### EXERCISE GOAL
Continue the post on moving MSP automation to GDAP, starting after its final step.

START EXERCISE TEXT

I'm sure most everyone has solved this but I'm putting some answers here for posterity as I know that as of late '23, not every MSP has been forced over to GDAP.
One existing answer mentioned GDAP but didn't provide much clarity or practical guidance.
Basically, you need to change how your registered application gets permissions to operate on client tenants. The conversion process works fine but involves jumping through hoops and some trial and error. Here's an overview of the process and some notes at end.
Overview of Steps
- Create a service account and group in your own tenant.
- Call the service acct something like gdap-automations@[MspTenantDomain].
- Call the group something like grpGdap (or whatever).
- Add the service account to the group Agent Admins in your MSP tenant AAD.
- Log in as the service account to make sure MFA is configured (MFA is required).
- Give the service account Global Admin role temporarily (use PIM for this ideally so the role falls off automatically - it's not needed long term).
- Modify your registered application by adding the equivalent Delegated permissions, corresponding to those that you may have added in the past as "Application" permissions. You don't need to delete the existing ones, but the Application level permissions won't do anything for us in the GDAP model, just the Delegated permissions.
- Go into Microsoft Partner Center, select a random customer, and select "Admin Relationships". You'll probably have an existing relationship here, but it will likely be insufficient for what we need. Create a new Admin Relationship. Call it GDAP or something.
- Set the relationship to Auto-Extend, set expiration to 90 days or more, add the Entra permissions of Cloud App Admin or Application Administrator (at least).
- Add the custom group from step 1b to this relationship.
- Get the invitation URL for this new relationship and then grant it by logging into the customer tenant as a global admin (just like you may have done to grant your delegated admin permissions in the past).
- Now that the admin relationship is active, you need to run some PowerShell scripts as a POC, or just start modifying your application to work as follows:
- Get a refresh and access token from Partner Center using the service account we built in Step 1a.
- Use the access token to register an application in the customer tenant mirroring your own automation application. This will create the registration and propagate the same API permissions (as long as they are delegated not application, remember? App-style perms will not show up in the created app).

END EXERCISE TEXT
START MATERIAL SHOWN

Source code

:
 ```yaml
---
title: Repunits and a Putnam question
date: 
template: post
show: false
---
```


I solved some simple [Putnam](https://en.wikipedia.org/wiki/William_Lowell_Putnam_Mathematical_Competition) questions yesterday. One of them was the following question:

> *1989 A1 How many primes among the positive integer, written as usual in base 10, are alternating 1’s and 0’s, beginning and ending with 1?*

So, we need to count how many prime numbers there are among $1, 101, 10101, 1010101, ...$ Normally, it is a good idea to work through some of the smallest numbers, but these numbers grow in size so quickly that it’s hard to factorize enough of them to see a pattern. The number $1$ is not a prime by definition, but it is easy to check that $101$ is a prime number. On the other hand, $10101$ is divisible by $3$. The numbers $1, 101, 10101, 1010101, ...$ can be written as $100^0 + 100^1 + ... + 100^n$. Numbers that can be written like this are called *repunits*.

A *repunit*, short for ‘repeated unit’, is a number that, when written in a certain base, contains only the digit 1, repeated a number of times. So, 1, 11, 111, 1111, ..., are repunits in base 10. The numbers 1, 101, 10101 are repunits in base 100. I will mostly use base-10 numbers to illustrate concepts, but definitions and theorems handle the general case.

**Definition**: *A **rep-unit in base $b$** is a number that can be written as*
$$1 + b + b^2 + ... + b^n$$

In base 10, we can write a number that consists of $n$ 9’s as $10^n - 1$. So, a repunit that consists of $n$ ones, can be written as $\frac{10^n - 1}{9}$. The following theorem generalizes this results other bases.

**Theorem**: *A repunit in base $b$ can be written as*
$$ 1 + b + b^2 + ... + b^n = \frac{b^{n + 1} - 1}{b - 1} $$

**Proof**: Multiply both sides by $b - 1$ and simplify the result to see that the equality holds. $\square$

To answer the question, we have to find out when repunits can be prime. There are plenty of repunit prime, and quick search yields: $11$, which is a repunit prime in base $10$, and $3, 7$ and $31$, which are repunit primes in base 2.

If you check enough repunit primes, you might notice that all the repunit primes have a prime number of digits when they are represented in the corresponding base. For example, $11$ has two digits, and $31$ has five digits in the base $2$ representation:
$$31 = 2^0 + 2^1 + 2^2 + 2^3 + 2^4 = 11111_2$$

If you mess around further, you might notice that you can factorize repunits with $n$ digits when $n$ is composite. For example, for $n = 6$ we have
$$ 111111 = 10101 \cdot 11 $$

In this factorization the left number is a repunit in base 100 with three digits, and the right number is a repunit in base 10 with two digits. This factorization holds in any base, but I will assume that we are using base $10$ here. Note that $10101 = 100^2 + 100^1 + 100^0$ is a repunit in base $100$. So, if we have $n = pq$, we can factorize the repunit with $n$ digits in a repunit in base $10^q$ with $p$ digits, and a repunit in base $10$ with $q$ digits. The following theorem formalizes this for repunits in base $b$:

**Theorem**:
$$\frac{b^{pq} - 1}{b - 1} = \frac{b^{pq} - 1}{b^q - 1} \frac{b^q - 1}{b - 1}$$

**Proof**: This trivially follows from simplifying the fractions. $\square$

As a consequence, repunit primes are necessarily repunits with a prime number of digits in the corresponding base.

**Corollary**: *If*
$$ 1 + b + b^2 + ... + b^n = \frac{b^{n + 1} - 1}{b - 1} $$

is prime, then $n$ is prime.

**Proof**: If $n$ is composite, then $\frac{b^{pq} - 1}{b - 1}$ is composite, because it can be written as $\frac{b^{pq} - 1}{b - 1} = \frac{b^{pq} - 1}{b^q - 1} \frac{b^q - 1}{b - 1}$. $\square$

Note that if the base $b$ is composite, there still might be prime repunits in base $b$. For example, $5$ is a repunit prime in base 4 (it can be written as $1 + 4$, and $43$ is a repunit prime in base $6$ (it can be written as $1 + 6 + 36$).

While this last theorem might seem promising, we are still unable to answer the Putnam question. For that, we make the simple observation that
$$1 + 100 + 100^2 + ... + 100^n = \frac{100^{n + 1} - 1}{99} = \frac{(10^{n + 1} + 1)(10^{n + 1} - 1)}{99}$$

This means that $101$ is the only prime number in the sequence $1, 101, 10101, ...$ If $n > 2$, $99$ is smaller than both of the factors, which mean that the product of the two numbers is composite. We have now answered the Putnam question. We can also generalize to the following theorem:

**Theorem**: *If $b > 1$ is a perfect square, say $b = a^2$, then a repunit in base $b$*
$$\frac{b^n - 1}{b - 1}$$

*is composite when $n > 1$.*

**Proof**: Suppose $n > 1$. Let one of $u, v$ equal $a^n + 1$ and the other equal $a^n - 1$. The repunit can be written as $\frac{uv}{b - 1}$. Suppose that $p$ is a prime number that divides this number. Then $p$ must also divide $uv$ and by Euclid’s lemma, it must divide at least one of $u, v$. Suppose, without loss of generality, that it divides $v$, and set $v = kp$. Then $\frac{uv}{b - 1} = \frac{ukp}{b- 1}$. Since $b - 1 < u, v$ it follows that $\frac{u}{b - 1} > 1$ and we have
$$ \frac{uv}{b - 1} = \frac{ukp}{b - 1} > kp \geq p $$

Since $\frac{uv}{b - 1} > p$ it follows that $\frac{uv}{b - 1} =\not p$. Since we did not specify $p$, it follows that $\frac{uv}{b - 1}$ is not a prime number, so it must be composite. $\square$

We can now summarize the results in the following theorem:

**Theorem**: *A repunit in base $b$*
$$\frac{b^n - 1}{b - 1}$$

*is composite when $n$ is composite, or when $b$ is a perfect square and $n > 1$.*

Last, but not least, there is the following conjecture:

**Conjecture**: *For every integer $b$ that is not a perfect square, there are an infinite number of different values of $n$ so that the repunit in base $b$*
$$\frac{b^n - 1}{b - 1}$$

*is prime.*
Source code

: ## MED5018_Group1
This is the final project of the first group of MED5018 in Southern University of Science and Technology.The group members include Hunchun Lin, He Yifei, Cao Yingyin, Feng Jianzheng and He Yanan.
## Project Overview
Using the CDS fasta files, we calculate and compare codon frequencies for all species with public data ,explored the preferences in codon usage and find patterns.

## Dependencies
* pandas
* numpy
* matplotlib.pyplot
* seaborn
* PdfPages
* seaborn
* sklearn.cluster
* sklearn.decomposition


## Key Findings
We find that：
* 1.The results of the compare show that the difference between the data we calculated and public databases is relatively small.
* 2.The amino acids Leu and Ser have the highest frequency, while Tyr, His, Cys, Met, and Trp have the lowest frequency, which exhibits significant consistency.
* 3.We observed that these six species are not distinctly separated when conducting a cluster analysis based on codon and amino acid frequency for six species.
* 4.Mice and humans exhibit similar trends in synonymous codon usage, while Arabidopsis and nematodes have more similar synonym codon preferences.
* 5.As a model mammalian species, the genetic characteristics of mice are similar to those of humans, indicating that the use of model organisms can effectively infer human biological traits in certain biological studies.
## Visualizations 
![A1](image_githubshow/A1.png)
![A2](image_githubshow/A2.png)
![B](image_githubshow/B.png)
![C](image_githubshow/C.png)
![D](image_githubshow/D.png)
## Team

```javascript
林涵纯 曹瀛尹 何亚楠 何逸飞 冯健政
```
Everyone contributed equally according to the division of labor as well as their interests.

END MATERIAL SHOWN

### ANSWER
- Use the refresh token to request an access token on the customer tenant.
- Use this access token when making Graph API calls against the customer tenant.
Some References
Good, clear examples of the code in ste p 10 in PowerShell can be found here: https://tminus365.com/my-automations-break-with-gdap-the-fix/
While the above link has some really good instructions, I found that reading the Microsoft info alongside it helped me understand what was going on a little better. This page in particular was helpful: https://learn.microsoft.com/en-us/partner-center/developer/gdap-and-secure-application-model
Powershell vs. REST
So all the PowerShell stuff in step 10 is a good PoC, but if you have an app where you're using Graph REST API it's pretty easy to convert over. The POST request to get a token uses the same endpoint as you used to use: https://login.microsoftonline.com/{{tenant}}/oauth2/v2.0/token
but the body of the request changes slightly:
- the value of the grant_type property will now be "refresh_token".
- you'll need a new property named "refresh_token" whose value is the refresh token from step 10a.
- Other properties like client_id, client_secret, and scope are the same.
The access token returned from this request will now be fed into your other existing requests for tasks like getting users from customer tenants. You just replace the token you had been using earlier with this new access token. Everything should work assuming you got your API permissions correct for the calls you're making.
Pitfalls
- Make sure the registered automation application in your own tenant has a defined redirect URI. If this hasn't been set up, you'll get the error message telling you to do it when trying to run the PowerShell script for the Partner Center stuff. Just go to your app registration, Overview, and there should be a link there named "Add redirect URI" or similar. Add app type of Web, and then just use http://localhost:8400 or whatever.
- Make sure your registered application is using Delegated API permissions, not Application API permissions. Only the delegated perms will propagate to the app registration that gets created in the client tenant.
- Make sure your Admin Relationship has Cloud App Admin or App Admin permissions - this is what lets us create the application in the client tenant.
I wouldn't be surprised if I've missed something, but hopefully this helps someone else. Of course, your application should have some mechanism to save the refresh token and keep it updated on a regular basis to avoid having to go through the sign-in process with the service account multiple times.